A. They usually, quite frankly, turn the ball over, and they're usually playing because of a lack of ideal circumstances around them. Meaning that they're on a losing team and there are usually a number of people out, not only at the quarterback position. All of the things surrounding him are pretty solid. He's got a full arsenal of weapons around him. He's got a quality offensive line. He's got a talented runner. He's got a winning group that plays good defense. Just structurally the things around him are much more stable and much more conducive to him performing well than most scenarios involving rookie quarterbacks.

Q. But does he have any characteristics on the field where he is showing himself not to be playing like a typical rookie quarterback?

A. He's done a nice job. Not taking anything away from him. He's managing the game well, he's taking care of the ball. I think he has thrown for 12 touchdowns and only two interceptions. The way they're running the football, and the things that Scott Linehan and Jason Garrett are doing with him, they're minimizing his exposure to defenses, and by that I mean they're minimizing the potential for negativity. One of the key things in their passing game is mis-direction pass and play-action pass, which marries up well with their really good running game. Those are low-risk passing plays.

Q. What do you remember about Prescott and running back Ezekiel Elliott from the pre-draft getting-to-know-them process?

A. Remember both guys well. We researched both guys, interviewed both guys. I was at Ezekiel's pro day and had a chance to meet him and his Mom. A quality talent, not surprised at all by the things he's doing. I could say similar things about Dak Prescott. We were really impressed with his skill set and talents, and the things he was able to do in Starkville.

Q. Is this the best offensive line in football, and is Tyron Smith the best left tackle?

A. I hadn't seen all of the offensive lines play, but I have to acknowledge that Dallas' has an argument. They're good individually. They're good collectively. They get hats on hats. They're physical. Without question, Smith has an argument for being not only the best left tackle, but the best lineman. He's got a high skill-set. He's got great finish. He's got great skill development and hand usage. There's not anything he can't do.

Q. Everyone knows about Dak Prescott and Ezekiel Elliott and Dez Bryant and that offensive line, but as you watched video of the Cowboys, what is an underrated aspect of their game that has allowed them to win seven in a row?

A. The interior players, and by the interior players I mean the interior players on possession downs. Often times, it's No. 11, Cole Beasley, and No. 82, Jason Witten. Those guys are the guys who keep possessions alive. They're running the ball, and running the ball extremely well, but they're possessing the ball as an offense. They're dominating the time of possession. On possession downs, these two players are highlights of their offense. They're the chain-movers.

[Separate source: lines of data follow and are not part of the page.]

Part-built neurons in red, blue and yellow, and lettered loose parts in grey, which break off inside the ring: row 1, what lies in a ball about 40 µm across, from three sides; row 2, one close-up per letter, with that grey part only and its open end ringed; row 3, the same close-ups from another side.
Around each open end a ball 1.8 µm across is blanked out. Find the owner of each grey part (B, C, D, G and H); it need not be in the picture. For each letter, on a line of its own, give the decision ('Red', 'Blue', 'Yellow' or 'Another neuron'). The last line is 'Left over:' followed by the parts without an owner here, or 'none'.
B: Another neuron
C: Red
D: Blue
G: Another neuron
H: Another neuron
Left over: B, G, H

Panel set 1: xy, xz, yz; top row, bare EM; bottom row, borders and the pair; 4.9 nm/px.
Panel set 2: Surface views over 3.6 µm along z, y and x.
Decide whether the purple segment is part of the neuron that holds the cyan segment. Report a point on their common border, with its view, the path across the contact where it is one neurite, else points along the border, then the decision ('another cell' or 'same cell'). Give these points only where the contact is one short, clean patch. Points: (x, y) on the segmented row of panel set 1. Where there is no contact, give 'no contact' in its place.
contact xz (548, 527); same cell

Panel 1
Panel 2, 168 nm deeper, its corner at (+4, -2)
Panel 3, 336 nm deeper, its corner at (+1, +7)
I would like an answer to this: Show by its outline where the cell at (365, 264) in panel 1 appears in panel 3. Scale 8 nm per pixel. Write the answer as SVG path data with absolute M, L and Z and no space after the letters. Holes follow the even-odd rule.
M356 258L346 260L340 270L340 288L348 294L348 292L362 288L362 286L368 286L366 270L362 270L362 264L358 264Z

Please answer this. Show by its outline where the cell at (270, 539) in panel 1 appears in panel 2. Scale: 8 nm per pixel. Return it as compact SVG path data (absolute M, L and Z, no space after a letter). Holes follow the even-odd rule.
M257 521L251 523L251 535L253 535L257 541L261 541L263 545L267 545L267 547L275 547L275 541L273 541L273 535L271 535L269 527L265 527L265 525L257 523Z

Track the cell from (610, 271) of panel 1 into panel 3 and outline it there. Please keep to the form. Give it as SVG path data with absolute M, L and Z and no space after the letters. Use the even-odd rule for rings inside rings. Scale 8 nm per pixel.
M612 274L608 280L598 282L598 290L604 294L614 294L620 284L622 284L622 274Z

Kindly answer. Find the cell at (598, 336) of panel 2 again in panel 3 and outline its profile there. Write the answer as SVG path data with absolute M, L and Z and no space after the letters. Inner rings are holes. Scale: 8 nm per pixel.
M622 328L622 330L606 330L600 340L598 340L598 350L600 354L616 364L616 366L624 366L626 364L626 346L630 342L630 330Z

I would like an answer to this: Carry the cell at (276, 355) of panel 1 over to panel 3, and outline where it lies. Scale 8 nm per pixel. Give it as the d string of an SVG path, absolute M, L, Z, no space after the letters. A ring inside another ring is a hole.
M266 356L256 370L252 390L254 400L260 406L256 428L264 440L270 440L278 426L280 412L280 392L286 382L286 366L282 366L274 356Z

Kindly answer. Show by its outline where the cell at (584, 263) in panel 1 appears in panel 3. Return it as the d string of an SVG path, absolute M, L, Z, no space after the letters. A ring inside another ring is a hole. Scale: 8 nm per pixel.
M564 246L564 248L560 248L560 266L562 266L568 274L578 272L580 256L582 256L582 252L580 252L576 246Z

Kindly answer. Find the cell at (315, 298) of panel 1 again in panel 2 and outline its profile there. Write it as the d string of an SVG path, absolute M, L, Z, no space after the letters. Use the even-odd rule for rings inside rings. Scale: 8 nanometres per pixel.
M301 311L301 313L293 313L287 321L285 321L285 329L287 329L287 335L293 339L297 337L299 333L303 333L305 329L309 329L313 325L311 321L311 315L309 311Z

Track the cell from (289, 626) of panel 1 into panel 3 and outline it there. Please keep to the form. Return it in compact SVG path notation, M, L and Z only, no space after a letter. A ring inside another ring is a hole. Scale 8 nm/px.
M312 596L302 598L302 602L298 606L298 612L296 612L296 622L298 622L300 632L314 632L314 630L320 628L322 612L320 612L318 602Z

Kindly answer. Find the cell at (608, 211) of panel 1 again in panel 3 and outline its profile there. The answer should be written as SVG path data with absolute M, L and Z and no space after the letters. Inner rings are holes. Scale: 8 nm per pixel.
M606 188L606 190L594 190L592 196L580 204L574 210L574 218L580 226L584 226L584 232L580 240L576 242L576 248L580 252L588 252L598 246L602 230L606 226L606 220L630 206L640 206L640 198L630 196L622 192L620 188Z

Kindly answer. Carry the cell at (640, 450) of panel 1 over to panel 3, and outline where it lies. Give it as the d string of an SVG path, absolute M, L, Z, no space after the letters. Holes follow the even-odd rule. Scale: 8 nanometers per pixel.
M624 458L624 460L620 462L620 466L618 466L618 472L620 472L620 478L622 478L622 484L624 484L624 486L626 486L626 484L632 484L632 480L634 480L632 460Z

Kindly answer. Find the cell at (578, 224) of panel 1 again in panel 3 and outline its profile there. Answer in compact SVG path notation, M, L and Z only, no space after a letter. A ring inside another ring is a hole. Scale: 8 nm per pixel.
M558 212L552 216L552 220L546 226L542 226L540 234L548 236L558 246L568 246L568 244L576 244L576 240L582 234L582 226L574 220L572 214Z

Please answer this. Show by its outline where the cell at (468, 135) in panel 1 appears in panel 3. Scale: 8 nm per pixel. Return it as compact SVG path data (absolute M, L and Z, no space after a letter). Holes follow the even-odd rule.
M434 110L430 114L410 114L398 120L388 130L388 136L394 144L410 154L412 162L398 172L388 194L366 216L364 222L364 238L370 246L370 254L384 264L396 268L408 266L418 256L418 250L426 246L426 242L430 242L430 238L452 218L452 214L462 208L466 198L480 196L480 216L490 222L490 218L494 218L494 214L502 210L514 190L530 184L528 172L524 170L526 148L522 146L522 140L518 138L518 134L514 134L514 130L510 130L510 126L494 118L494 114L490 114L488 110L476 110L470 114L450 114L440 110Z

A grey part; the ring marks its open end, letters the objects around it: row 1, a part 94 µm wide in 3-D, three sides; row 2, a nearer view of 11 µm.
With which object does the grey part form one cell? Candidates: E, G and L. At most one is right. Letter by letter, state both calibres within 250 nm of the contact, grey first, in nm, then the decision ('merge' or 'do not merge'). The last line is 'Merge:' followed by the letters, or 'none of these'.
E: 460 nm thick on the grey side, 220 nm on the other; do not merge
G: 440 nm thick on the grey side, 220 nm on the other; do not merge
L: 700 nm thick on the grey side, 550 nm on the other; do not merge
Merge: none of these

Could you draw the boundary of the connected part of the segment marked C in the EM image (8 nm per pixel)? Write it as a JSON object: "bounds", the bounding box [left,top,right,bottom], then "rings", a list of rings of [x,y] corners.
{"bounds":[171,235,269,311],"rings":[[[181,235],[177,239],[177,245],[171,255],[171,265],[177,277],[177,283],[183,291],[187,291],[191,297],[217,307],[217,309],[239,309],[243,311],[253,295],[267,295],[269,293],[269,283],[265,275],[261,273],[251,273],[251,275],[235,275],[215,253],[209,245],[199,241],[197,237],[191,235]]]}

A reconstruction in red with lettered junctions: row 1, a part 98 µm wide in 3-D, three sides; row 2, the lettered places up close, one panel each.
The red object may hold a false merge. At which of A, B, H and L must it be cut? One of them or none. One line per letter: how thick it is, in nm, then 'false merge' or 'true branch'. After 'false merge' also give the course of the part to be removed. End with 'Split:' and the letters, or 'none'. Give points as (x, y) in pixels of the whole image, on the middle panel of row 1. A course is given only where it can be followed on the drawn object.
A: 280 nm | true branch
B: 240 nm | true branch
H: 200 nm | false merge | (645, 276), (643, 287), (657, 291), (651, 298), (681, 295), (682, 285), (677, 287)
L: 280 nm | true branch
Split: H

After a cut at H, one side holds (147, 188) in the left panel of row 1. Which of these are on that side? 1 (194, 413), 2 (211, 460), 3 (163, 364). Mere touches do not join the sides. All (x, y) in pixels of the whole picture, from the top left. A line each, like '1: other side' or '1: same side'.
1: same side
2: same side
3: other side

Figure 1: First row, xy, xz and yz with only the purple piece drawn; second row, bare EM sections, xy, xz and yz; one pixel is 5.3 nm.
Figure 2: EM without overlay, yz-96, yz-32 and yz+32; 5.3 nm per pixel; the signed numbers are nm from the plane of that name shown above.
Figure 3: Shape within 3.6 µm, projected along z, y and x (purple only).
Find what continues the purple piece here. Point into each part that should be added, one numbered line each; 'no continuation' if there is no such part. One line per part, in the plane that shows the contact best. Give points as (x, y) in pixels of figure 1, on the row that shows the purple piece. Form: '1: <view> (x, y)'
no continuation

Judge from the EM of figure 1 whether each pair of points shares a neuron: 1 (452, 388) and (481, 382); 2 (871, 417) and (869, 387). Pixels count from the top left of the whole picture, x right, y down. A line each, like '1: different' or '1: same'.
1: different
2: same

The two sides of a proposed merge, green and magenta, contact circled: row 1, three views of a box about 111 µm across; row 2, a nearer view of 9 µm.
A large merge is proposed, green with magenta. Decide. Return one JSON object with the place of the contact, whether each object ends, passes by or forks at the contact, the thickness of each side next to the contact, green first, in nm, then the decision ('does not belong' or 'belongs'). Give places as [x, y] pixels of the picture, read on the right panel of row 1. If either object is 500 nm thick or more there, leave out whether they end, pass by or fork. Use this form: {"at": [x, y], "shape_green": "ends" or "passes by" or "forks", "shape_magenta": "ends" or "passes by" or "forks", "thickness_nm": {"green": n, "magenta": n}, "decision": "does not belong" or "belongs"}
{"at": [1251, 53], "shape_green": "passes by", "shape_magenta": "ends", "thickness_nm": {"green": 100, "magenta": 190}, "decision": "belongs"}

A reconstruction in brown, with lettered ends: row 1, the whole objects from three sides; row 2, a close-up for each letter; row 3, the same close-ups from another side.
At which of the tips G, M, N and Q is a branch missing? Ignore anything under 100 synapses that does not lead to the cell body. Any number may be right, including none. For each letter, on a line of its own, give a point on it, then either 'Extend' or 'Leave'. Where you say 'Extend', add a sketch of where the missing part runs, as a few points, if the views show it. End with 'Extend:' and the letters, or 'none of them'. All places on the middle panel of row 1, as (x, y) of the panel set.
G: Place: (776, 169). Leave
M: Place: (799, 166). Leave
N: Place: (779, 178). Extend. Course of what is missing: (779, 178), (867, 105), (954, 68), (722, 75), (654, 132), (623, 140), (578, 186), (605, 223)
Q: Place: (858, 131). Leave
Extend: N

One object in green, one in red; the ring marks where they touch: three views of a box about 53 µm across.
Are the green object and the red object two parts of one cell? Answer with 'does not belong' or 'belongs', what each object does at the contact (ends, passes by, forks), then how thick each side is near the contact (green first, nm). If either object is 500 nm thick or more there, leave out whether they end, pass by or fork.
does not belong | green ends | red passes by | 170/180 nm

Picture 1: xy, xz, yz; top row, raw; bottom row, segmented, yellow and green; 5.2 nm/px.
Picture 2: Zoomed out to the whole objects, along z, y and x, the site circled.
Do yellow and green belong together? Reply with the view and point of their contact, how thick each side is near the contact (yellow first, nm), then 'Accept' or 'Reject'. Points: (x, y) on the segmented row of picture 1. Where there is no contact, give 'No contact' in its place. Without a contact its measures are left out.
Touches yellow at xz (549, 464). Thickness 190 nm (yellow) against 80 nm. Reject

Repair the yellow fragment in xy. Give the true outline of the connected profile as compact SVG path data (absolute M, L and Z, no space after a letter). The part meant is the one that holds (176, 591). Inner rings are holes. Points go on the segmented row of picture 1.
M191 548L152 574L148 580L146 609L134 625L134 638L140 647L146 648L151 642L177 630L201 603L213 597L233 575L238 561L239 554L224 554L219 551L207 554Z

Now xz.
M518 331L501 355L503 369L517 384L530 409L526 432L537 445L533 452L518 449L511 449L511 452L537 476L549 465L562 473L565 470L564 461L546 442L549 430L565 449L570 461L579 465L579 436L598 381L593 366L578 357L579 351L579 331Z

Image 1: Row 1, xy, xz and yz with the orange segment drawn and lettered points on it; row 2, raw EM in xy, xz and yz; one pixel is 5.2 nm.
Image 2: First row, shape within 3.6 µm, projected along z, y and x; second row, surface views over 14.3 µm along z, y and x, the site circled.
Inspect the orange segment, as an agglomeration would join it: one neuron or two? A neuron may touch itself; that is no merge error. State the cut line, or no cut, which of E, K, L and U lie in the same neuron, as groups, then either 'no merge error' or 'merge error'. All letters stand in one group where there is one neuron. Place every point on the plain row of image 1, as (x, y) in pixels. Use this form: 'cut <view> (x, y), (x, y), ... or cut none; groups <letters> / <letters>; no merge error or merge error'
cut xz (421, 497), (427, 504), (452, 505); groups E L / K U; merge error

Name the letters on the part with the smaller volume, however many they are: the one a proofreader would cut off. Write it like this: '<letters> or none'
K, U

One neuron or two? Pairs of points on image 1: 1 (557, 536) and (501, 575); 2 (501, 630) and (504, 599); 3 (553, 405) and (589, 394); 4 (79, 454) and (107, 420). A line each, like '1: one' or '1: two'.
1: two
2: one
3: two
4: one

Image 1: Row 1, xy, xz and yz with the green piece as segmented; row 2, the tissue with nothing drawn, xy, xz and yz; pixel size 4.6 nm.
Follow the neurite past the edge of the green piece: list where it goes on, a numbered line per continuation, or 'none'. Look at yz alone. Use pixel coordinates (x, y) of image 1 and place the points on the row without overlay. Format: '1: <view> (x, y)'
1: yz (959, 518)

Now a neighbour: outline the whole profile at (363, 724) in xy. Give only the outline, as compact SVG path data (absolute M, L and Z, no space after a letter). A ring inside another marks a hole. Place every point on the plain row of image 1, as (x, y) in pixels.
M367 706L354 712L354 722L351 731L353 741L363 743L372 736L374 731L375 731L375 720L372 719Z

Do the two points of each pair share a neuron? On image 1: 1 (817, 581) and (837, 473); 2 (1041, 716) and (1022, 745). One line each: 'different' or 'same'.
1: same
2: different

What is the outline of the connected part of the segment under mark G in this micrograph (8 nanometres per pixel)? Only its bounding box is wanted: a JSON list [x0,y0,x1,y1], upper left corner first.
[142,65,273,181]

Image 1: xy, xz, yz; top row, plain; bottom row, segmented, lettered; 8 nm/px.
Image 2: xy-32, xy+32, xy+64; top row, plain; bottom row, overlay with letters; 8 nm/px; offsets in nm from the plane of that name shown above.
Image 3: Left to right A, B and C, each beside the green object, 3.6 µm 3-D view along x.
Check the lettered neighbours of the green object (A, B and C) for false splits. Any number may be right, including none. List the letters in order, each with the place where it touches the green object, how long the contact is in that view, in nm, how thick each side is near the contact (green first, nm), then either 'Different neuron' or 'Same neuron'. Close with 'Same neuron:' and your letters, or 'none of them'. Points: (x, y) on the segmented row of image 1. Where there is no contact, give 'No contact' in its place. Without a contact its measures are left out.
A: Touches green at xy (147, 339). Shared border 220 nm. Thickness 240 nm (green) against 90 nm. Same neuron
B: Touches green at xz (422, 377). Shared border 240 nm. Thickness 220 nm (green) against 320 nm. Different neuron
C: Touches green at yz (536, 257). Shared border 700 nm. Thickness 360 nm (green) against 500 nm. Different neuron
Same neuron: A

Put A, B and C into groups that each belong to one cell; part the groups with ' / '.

Q. What does a team have to be doing, or not doing for that matter, to win seven games in a row?

A. They have to be taking care of the football. They have to be making the combat catches and plays. In one-on-one situations, whether on offense or defense, you have to be making those combat catches and plays, and they're doing both. They're running the ball really well and they're making combat catches and plays.

Q. What statistic, other than the final score and turnover ratio, will end up being the one that is the best indicator of the outcome?

A. The number of punts is significant. Chris Jones, their punter, has punted the ball 24 times in eight games. So he's averaging three punts a game. We've punted the ball 40 times in eight ballgames, an average of five punts a game. That's two additional possessions by their offense on average where they're not punting the football, meaning they have an opportunity to gain field position and/or score. If you do that over the course of eight weeks, that's 16 possessions. That's more than an extra game's worth of offense that they've had that we haven't. The number of punts in this game is going to be an indicator of whose offense is doing the job and who's in the driver's seat because of it.